# GOAL OF THE EXERCISE
Print each of the entries exactly, leaving nothing out.
━━━ DATA TO USE
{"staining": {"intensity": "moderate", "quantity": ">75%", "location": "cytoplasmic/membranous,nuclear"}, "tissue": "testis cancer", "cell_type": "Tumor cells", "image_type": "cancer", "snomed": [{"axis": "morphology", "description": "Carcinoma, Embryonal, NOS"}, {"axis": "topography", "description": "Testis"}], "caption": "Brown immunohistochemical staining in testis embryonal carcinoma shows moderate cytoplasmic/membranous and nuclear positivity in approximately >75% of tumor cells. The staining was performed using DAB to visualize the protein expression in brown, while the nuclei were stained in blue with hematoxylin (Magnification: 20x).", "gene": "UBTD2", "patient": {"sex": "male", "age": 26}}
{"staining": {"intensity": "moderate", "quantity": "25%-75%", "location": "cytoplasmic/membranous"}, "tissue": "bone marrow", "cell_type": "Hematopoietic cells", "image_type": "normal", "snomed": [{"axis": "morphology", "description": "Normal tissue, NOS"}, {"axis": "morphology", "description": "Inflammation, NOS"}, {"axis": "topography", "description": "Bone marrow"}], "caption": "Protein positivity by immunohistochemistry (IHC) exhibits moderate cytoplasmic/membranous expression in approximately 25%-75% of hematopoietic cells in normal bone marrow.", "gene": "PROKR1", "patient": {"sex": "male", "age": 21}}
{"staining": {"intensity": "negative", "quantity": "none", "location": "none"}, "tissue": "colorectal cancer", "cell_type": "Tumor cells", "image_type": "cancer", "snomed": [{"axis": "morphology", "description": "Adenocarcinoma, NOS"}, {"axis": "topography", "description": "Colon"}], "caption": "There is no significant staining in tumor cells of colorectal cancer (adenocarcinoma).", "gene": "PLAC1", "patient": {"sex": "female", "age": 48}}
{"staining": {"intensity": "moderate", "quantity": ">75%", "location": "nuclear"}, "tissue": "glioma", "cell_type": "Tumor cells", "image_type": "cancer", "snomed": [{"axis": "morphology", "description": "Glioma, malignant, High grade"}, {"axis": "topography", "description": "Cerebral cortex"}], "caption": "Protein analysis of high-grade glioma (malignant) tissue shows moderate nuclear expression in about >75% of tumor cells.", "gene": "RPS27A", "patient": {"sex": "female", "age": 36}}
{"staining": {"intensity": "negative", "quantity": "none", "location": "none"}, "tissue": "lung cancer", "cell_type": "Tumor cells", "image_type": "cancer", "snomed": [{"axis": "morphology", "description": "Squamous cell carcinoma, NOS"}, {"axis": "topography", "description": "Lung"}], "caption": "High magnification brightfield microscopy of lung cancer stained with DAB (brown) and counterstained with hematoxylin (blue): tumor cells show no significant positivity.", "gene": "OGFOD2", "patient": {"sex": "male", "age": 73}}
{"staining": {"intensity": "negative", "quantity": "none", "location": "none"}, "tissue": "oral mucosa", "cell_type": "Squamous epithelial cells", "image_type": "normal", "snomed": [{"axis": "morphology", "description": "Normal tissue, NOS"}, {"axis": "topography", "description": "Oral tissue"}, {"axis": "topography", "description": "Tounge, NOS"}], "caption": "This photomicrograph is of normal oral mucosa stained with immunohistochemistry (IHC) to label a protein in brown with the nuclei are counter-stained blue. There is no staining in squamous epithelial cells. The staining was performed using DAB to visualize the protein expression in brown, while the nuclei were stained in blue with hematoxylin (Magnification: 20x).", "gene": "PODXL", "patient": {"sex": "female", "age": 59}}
━━━━━━
# EXERCISE RESPONSE
{"staining": {"intensity": "moderate", "quantity": ">75%", "location": "cytoplasmic/membranous,nuclear"}, "tissue": "testis cancer", "cell_type": "Tumor cells", "image_type": "cancer", "snomed": [{"axis": "morphology", "description": "Carcinoma, Embryonal, NOS"}, {"axis": "topography", "description": "Testis"}], "caption": "Brown immunohistochemical staining in testis embryonal carcinoma shows moderate cytoplasmic/membranous and nuclear positivity in approximately >75% of tumor cells. The staining was performed using DAB to visualize the protein expression in brown, while the nuclei were stained in blue with hematoxylin (Magnification: 20x).", "gene": "UBTD2", "patient": {"sex": "male", "age": 26}}
{"staining": {"intensity": "moderate", "quantity": "25%-75%", "location": "cytoplasmic/membranous"}, "tissue": "bone marrow", "cell_type": "Hematopoietic cells", "image_type": "normal", "snomed": [{"axis": "morphology", "description": "Normal tissue, NOS"}, {"axis": "morphology", "description": "Inflammation, NOS"}, {"axis": "topography", "description": "Bone marrow"}], "caption": "Protein positivity by immunohistochemistry (IHC) exhibits moderate cytoplasmic/membranous expression in approximately 25%-75% of hematopoietic cells in normal bone marrow.", "gene": "PROKR1", "patient": {"sex": "male", "age": 21}}
{"staining": {"intensity": "negative", "quantity": "none", "location": "none"}, "tissue": "colorectal cancer", "cell_type": "Tumor cells", "image_type": "cancer", "snomed": [{"axis": "morphology", "description": "Adenocarcinoma, NOS"}, {"axis": "topography", "description": "Colon"}], "caption": "There is no significant staining in tumor cells of colorectal cancer (adenocarcinoma).", "gene": "PLAC1", "patient": {"sex": "female", "age": 48}}
{"staining": {"intensity": "moderate", "quantity": ">75%", "location": "nuclear"}, "tissue": "glioma", "cell_type": "Tumor cells", "image_type": "cancer", "snomed": [{"axis": "morphology", "description": "Glioma, malignant, High grade"}, {"axis": "topography", "description": "Cerebral cortex"}], "caption": "Protein analysis of high-grade glioma (malignant) tissue shows moderate nuclear expression in about >75% of tumor cells.", "gene": "RPS27A", "patient": {"sex": "female", "age": 36}}
{"staining": {"intensity": "negative", "quantity": "none", "location": "none"}, "tissue": "lung cancer", "cell_type": "Tumor cells", "image_type": "cancer", "snomed": [{"axis": "morphology", "description": "Squamous cell carcinoma, NOS"}, {"axis": "topography", "description": "Lung"}], "caption": "High magnification brightfield microscopy of lung cancer stained with DAB (brown) and counterstained with hematoxylin (blue): tumor cells show no significant positivity.", "gene": "OGFOD2", "patient": {"sex": "male", "age": 73}}
{"staining": {"intensity": "negative", "quantity": "none", "location": "none"}, "tissue": "oral mucosa", "cell_type": "Squamous epithelial cells", "image_type": "normal", "snomed": [{"axis": "morphology", "description": "Normal tissue, NOS"}, {"axis": "topography", "description": "Oral tissue"}, {"axis": "topography", "description": "Tounge, NOS"}], "caption": "This photomicrograph is of normal oral mucosa stained with immunohistochemistry (IHC) to label a protein in brown with the nuclei are counter-stained blue. There is no staining in squamous epithelial cells. The staining was performed using DAB to visualize the protein expression in brown, while the nuclei were stained in blue with hematoxylin (Magnification: 20x).", "gene": "PODXL", "patient": {"sex": "female", "age": 59}}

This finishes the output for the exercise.